Activity — Each line below should be restated word for word.

Supplied data below:

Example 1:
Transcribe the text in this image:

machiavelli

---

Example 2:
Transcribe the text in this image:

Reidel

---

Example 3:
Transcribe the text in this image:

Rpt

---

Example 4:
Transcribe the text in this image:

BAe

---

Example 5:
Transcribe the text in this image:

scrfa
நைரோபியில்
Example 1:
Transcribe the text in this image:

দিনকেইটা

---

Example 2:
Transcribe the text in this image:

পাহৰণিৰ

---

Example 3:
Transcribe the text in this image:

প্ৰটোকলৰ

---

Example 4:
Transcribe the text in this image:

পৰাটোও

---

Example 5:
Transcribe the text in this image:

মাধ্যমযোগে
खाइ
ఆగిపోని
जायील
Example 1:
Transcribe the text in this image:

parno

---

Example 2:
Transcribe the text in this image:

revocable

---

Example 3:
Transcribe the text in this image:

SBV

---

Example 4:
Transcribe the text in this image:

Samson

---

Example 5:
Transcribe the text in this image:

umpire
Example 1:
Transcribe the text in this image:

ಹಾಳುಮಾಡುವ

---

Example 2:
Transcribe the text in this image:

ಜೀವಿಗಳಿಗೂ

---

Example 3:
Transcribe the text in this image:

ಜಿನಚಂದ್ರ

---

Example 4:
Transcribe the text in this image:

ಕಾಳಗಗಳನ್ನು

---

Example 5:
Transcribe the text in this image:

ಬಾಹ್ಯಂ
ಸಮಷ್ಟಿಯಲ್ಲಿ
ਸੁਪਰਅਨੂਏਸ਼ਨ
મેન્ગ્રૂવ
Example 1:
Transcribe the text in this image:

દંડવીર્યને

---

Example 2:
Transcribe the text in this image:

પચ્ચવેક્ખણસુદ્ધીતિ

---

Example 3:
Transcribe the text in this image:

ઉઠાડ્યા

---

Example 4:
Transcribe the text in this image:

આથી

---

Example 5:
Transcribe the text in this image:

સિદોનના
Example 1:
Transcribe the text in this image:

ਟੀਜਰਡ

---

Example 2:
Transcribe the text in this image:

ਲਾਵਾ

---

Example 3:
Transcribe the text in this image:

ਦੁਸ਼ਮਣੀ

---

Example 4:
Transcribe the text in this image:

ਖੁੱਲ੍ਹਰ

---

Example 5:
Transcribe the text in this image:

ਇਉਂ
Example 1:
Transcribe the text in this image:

End of Supplied data.

Answer section —
Example 1:
Transcribe the text in this image:

machiavelli

---

Example 2:
Transcribe the text in this image:

Reidel

---

Example 3:
Transcribe the text in this image:

Rpt

---

Example 4:
Transcribe the text in this image:

BAe

---

Example 5:
Transcribe the text in this image:

scrfa
நைரோபியில்
Example 1:
Transcribe the text in this image:

দিনকেইটা

---

Example 2:
Transcribe the text in this image:

পাহৰণিৰ

---

Example 3:
Transcribe the text in this image:

প্ৰটোকলৰ

---

Example 4:
Transcribe the text in this image:

পৰাটোও

---

Example 5:
Transcribe the text in this image:

মাধ্যমযোগে
खाइ
ఆగిపోని
जायील
Example 1:
Transcribe the text in this image:

parno

---

Example 2:
Transcribe the text in this image:

revocable

---

Example 3:
Transcribe the text in this image:

SBV

---

Example 4:
Transcribe the text in this image:

Samson

---

Example 5:
Transcribe the text in this image:

umpire
Example 1:
Transcribe the text in this image:

ಹಾಳುಮಾಡುವ

---

Example 2:
Transcribe the text in this image:

ಜೀವಿಗಳಿಗೂ

---

Example 3:
Transcribe the text in this image:

ಜಿನಚಂದ್ರ

---

Example 4:
Transcribe the text in this image:

ಕಾಳಗಗಳನ್ನು

---

Example 5:
Transcribe the text in this image:

ಬಾಹ್ಯಂ
ಸಮಷ್ಟಿಯಲ್ಲಿ
ਸੁਪਰਅਨੂਏਸ਼ਨ
મેન્ગ્રૂવ
Example 1:
Transcribe the text in this image:

દંડવીર્યને

---

Example 2:
Transcribe the text in this image:

પચ્ચવેક્ખણસુદ્ધીતિ

---

Example 3:
Transcribe the text in this image:

ઉઠાડ્યા

---

Example 4:
Transcribe the text in this image:

આથી

---

Example 5:
Transcribe the text in this image:

સિદોનના
Example 1:
Transcribe the text in this image:

ਟੀਜਰਡ

---

Example 2:
Transcribe the text in this image:

ਲਾਵਾ

---

Example 3:
Transcribe the text in this image:

ਦੁਸ਼ਮਣੀ

---

Example 4:
Transcribe the text in this image:

ਖੁੱਲ੍ਹਰ

---

Example 5:
Transcribe the text in this image:

ਇਉਂ
Example 1:
Transcribe the text in this image:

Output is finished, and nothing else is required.